Worse, because of a busy period at work I could not take the exam right away, and kept delaying it until end-September. By the time August rolled around, I had not done any preparation. It was time to get to work.
My studying framework followed this process:
- 3 weeks: Review the entire course notes again with minimal lab practice, about 30 pages a day.
- 2 weeks: Do most of the extra miles, allowing time to re-review the relevant course materials. Along the way, create a playbook for every technique used. For example, for bypassing SMEP, the exact steps needed to overwrite the bytes I needed.
- 1 week: Review the playbook and read up on relevant materials like Connor McGarr’s blog that covers some of the materials.
Soon enough, it was the exam. Fortunately, the exam itself was rigorous but not way beyond what the materials covered; I would rank it among some of the more involved extra miles in the course materials. In other words, if you do all of the extra miles and prepare the playbooks as mentioned, I think you should be well prepared for the exam. I really appreciated the update to the exam, because it was intentionally crafted to test your understanding of the exploit primitives and bypasses covered in the course. I did not feel that it was outdated or too easy.
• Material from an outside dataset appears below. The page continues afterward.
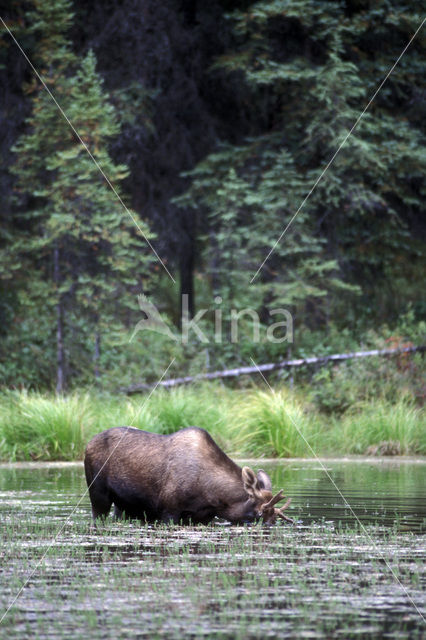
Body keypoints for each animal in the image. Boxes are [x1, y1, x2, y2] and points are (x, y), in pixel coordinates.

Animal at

I took about two days to complete the exam out of the total 72 hours, taking breaks as usual and even having to step out to attend a work meeting. I managed to complete both of the tasks.
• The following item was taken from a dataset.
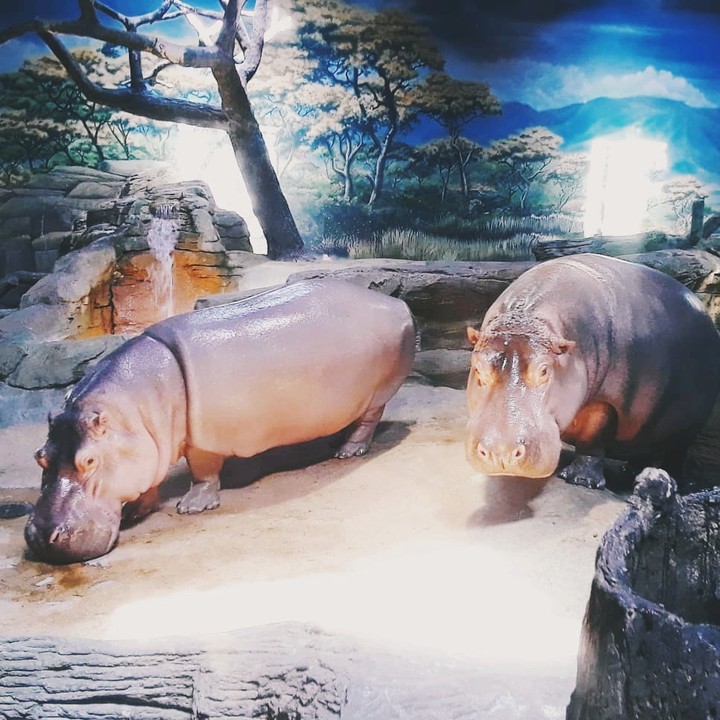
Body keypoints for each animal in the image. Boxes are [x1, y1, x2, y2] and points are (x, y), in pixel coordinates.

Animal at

Quick tip: Closely read the OSEE Exam Guide as well as the instructions during the exam itself. It will save you a ton of time. Don’t rush into doing the tasks and fully understand what is required first.
1 week after submitting my report, I got my passing result!
Recently, there has been some discussion about the big price hike for the AWE course. While I took the course prior to the price increase, I think this reflects one of the key challenges in scaling cybersecurity trainings. There are two main types of trainings available today – platform-as-a-service online trainings with relatively lower prices and in-person, instructor-led trainings usually held at conferences with largely eye-popping prices. For an individual trainer with a good reputation in the field, the latter model is sufficiently profitable, but for a larger training company like OffSec, it does not scale, especially for a specialised topic that requires constant updates like advanced Windows exploitation.
So why does OffSec still offer the AWE and OSEE? In a way, there’s a brand reputation element to demonstrate that they possess the capabilities to still be on the leading edges of security research. Some of the materials covered in AWE and OSEE feature original research by the instructors with unpublished information about Windows internals and other bypass techniques. The price hike helps to balance the equation and make it at least a breakeven product. Maybe there’s a parallel here with car companies fielding F1 teams despite often losing money on them.
For the consumer, I think it helps to be aware of exactly what AWE and OSEE offers: an in-depth, advanced course on Windows exploitation – including Windows-specific kernel and heap structures. It is not meant to teach vulnerability discovery. In the organizational context, this is more useful for the exploit development team that receives crash reports from the fuzzing team or proof-of-concept exploits from n-day reports and converts them into reliable exploit chains. This is of course a rather narrow use case, and consequently demand is both inelastic and small. In that sense, it’s not a surprise that OffSec has increased its price – only that they haven’t done it sooner.